BeritaLokal, Jakarta – Penyanyi Toton Caribo kembali memperkuat reputasi sebagai tokoh musik Timur dengan meraih penghargaan Kategori Penyanyi Bahasa Daerah Paling Ngetop di SCTV Music Awards 2026. Dalam acara yang berlangsung di Jakarta, ia tidak hanya menangkan trofi pemenang, tetapi juga membahas kekuatan musik Timur yang mampu menggabungkan berbagai genre tanpa menyimpang dari identitas daerahnya.
Selain itu, Toton membagikan cerita perjuangan dirinya di industri musik selama 15 tahun, mulai dari awal merintis karier di Yogyakarta hingga mencapai kesuksesan saat ini. Ia menekankan bahwa kemenangan ini bukan hanya hasil keberhasilan, tetapi juga bukti dedikasi dan ketekunan dalam menghadapi tantangan seperti distribusi lagu yang sempit dulu. “Dulu kita harus bersabar karena media tidak secepat sekarang,” kata Toton.

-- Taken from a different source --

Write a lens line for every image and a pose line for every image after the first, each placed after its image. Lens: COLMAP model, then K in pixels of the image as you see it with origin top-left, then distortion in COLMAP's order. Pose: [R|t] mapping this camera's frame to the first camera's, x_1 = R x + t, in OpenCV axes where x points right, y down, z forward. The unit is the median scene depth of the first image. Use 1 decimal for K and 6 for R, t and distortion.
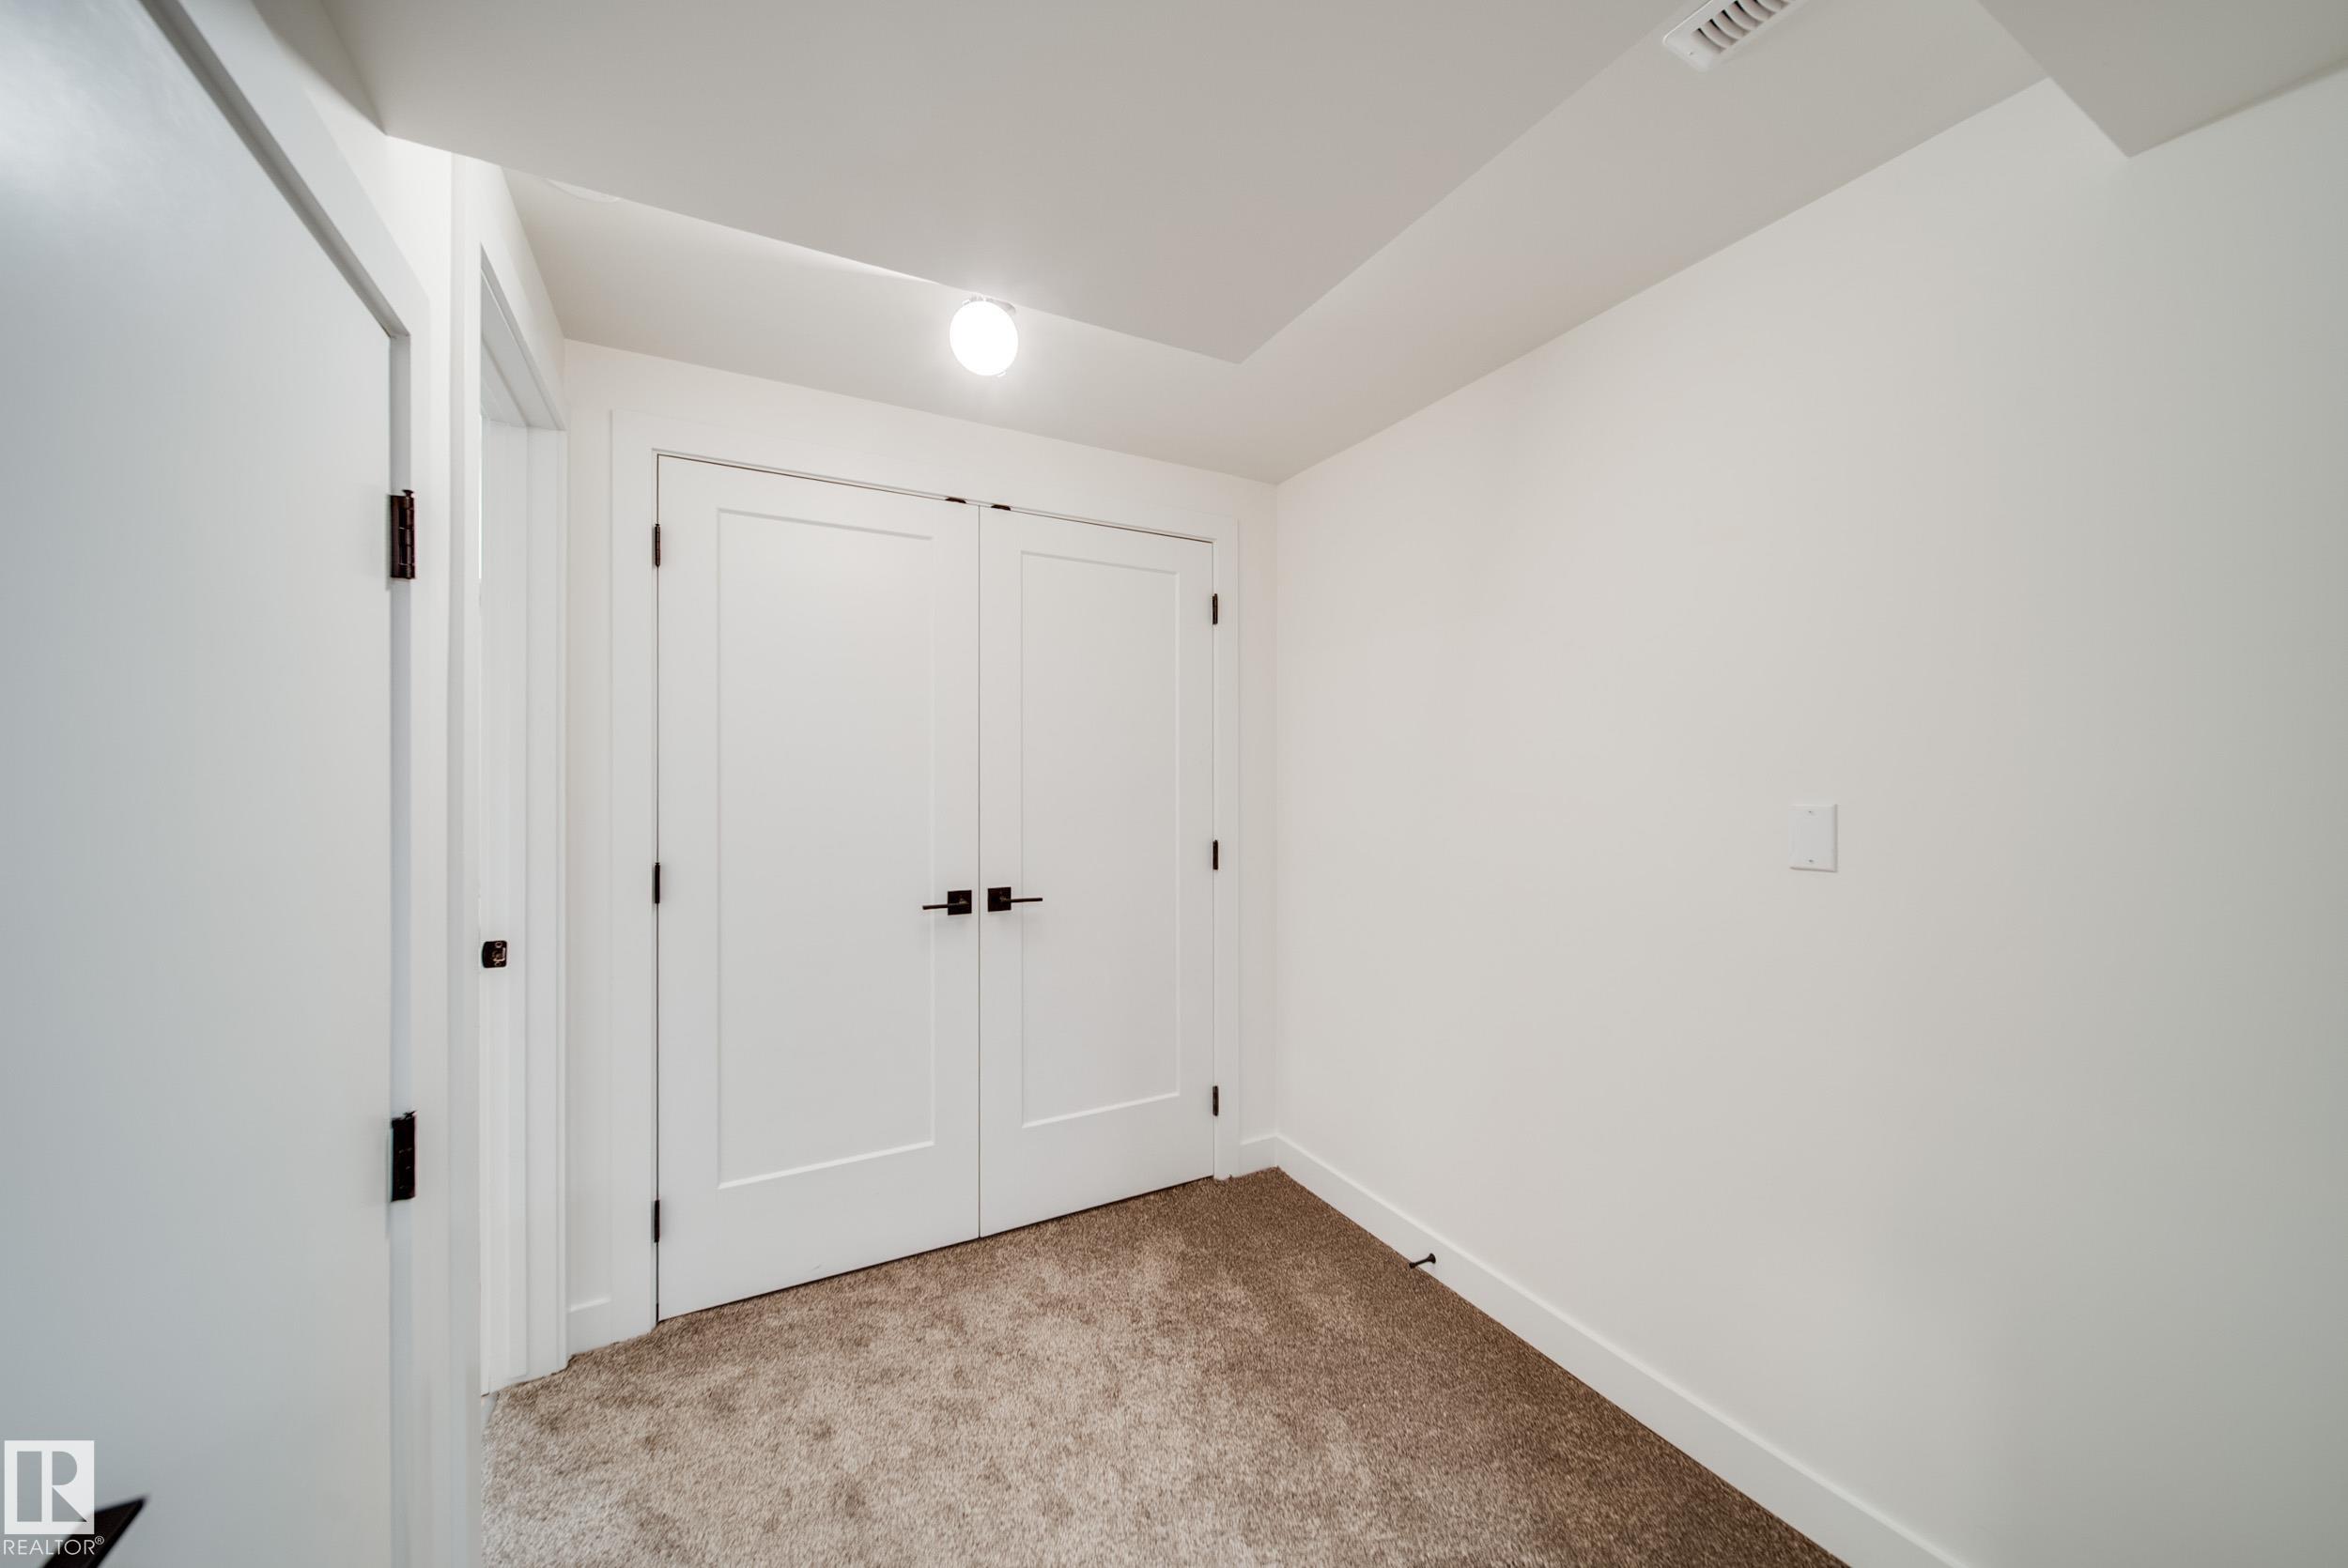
lens RADIAL K [[824.8, 0, 1185.8], [0, 824.8, 775.9], [0, 0, 1]] dist [-0.000758, -0.000482]
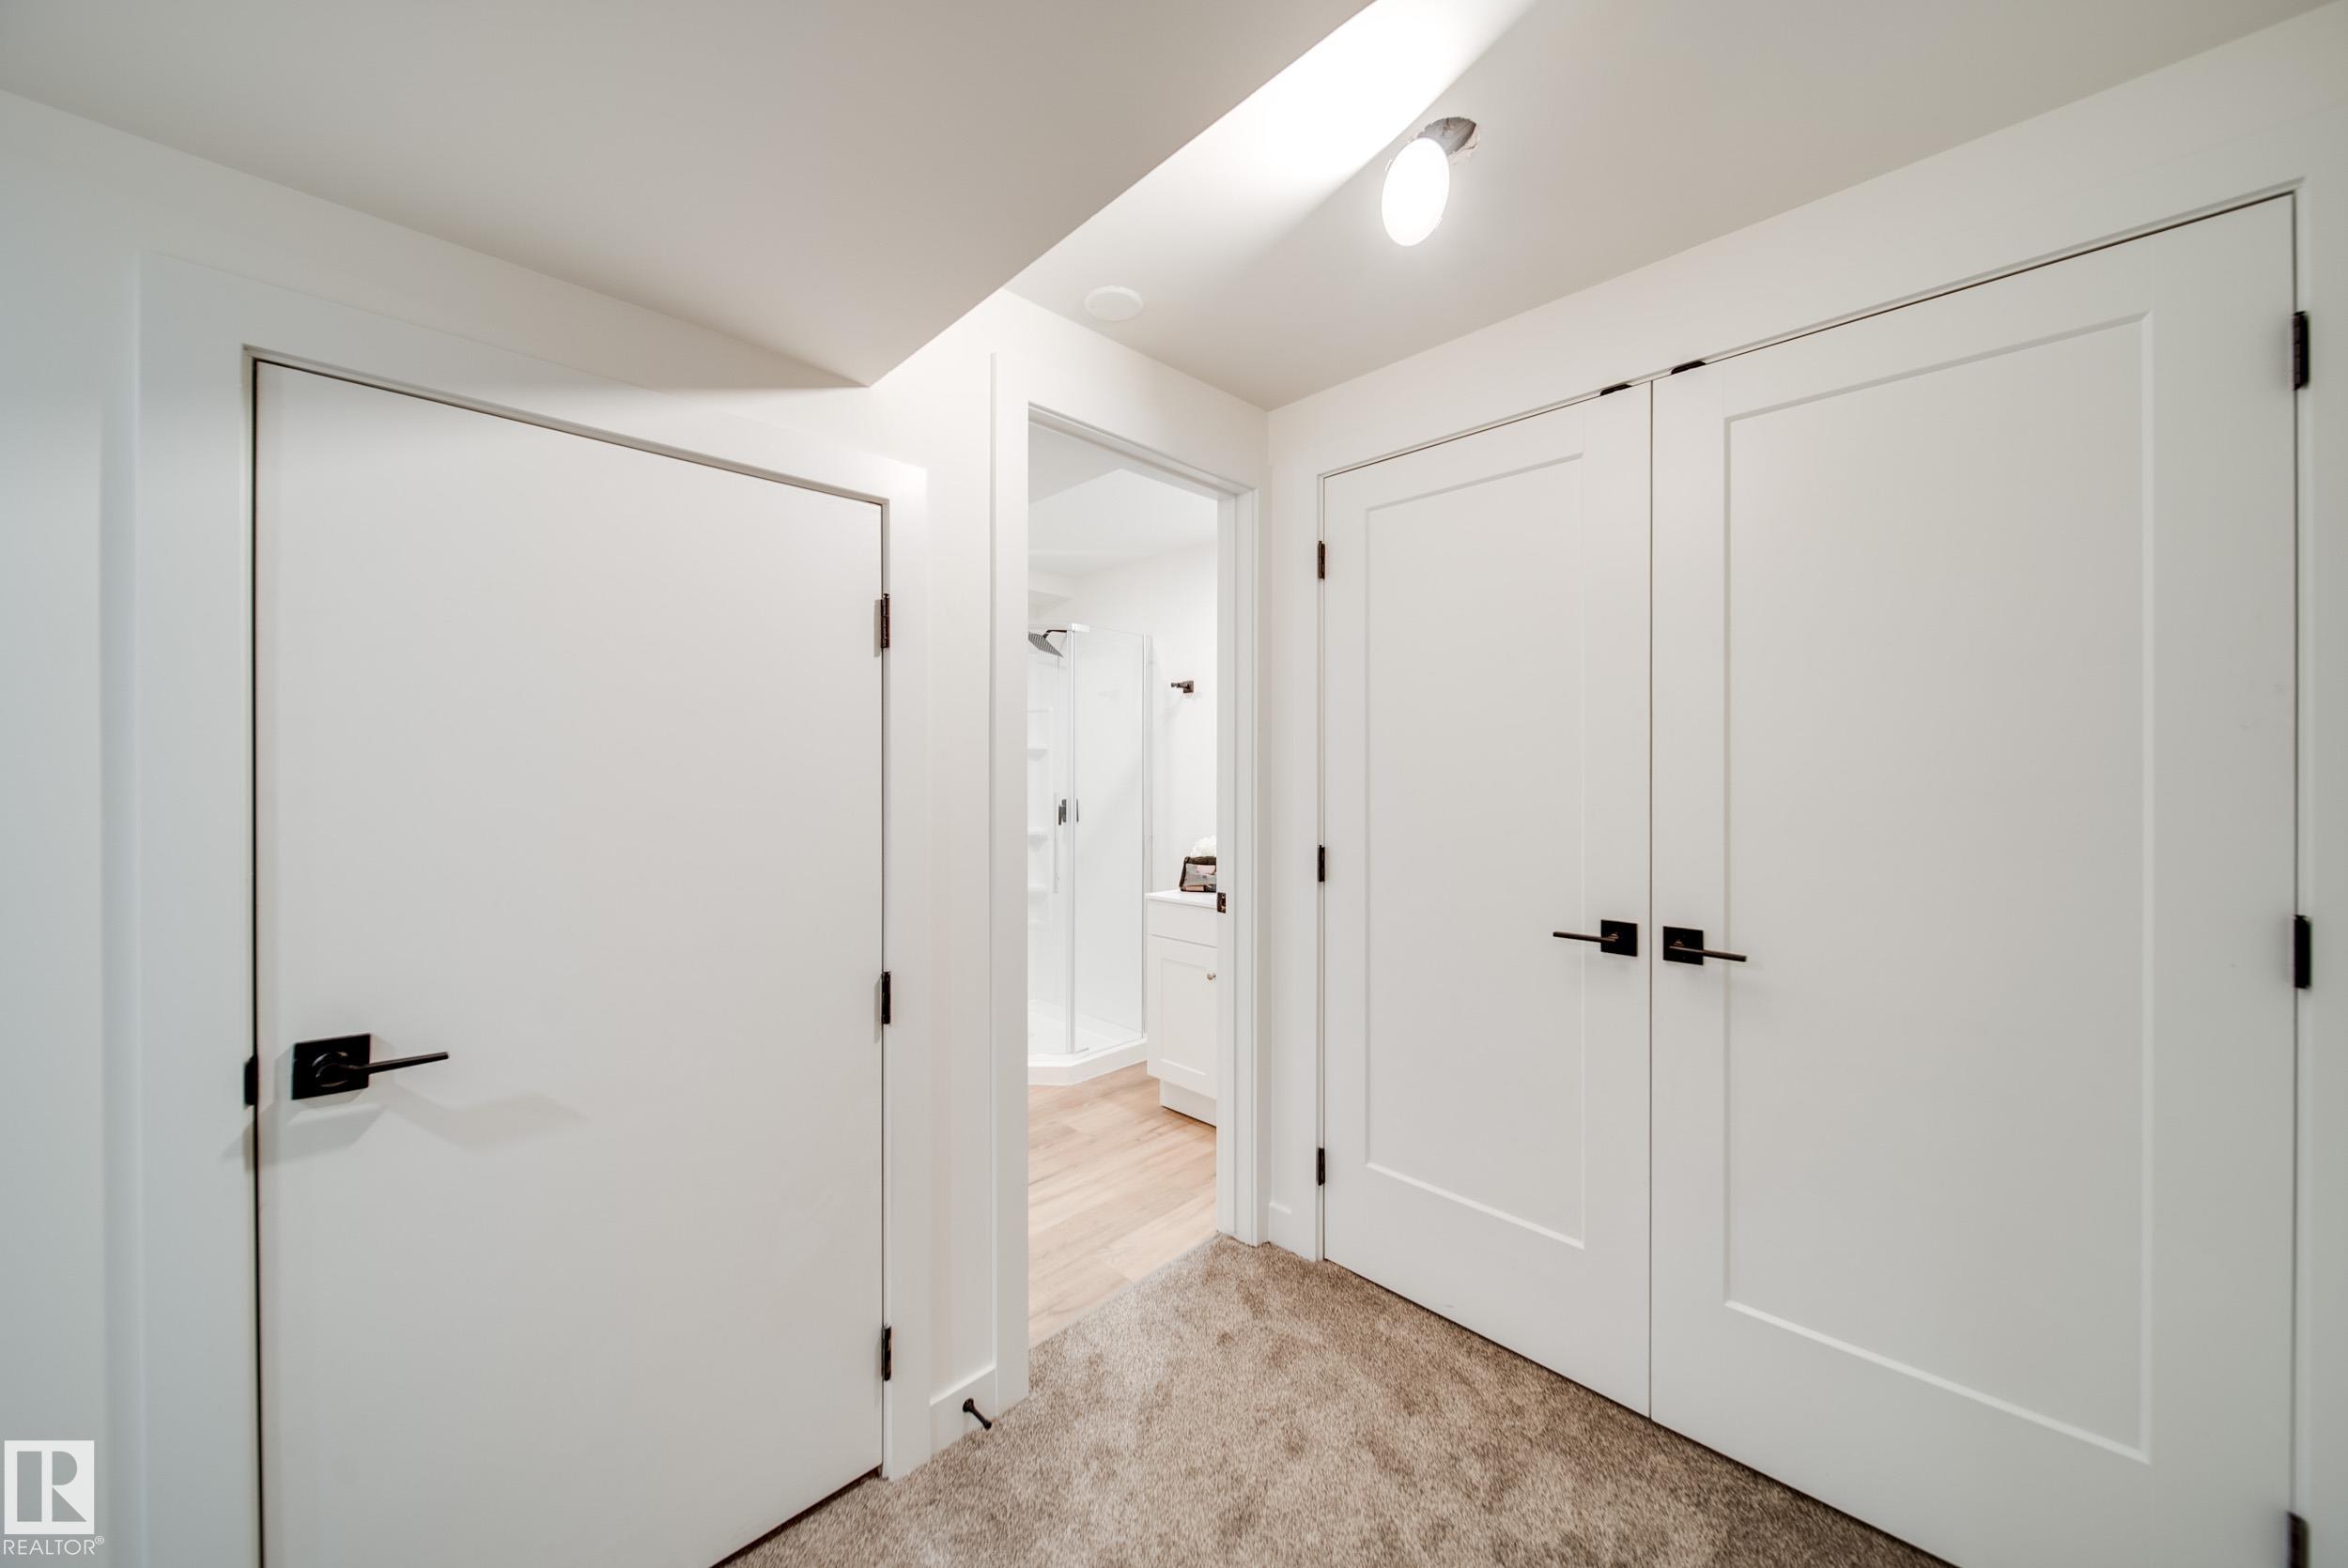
lens RADIAL K [[824.8, 0, 1186.3], [0, 824.8, 773.5], [0, 0, 1]] dist [-0.000758, -0.000482]
pose [[0.296000, 0.000200, -0.955188, 0.333746], [0.000954, 0.999999, 0.000505, 0.007942], [0.955187, -0.001060, 0.296000, 0.452090]]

Musik Timur didefinisikan sebagai karya yang mampu menyejukkan perasaan dengan memadukan unsur keroncong, reggae, hip-hop, dan lebih banyak lagi. Dalam konser “Ngapaen Repot” yang menjadi single favoritnya, ia menggabungkan berbagai genre untuk menciptakan lagu yang unik. “Musik ini sebenarnya jatuh dari kombinasi aliran musik, seperti keroncong, reggae, dan hip-hop,” ujar Toton. Ia menegaskan bahwa fokus pada satu genre tidak selalu benar-benar sesuai dengan keunikan musik Timur yang bisa mengalirkan berbagai nuansa tanpa merusak identitas daerahnya.
Perjuangan Toton bukan hanya tentang karya musikal, tetapi juga tentang mendorong komunitas musisi daerah untuk tampil di panggung besar. Ia menyebut SCTV Music Awards 2026 sebagai wadah inklusif yang memperkenalkan karya dari pelosok Indonesia, seperti musik daerah. “Kita bisa diberi tempat luar biasa seperti acara ini,” ucapnya. Toton juga mengapresiasi keberadaan kategori baru di SCTV Music Awards, yang membantu musisi daerah untuk berkembang dan menemukan pendengar mereka.
Dalam kesimpulan, Toton Caribo memperkuat peran sebagai pionir musik Timur dengan menunjukkan bahwa kreativitas dan ketekunan bisa menjadi alat utama dalam merajai industri musik nasional. Dengan penghargaan ini, ia juga berharap masyarakat Indonesia lebih menghargai keunikan musik daerah yang selama ini tersembunyi di balik genre populer.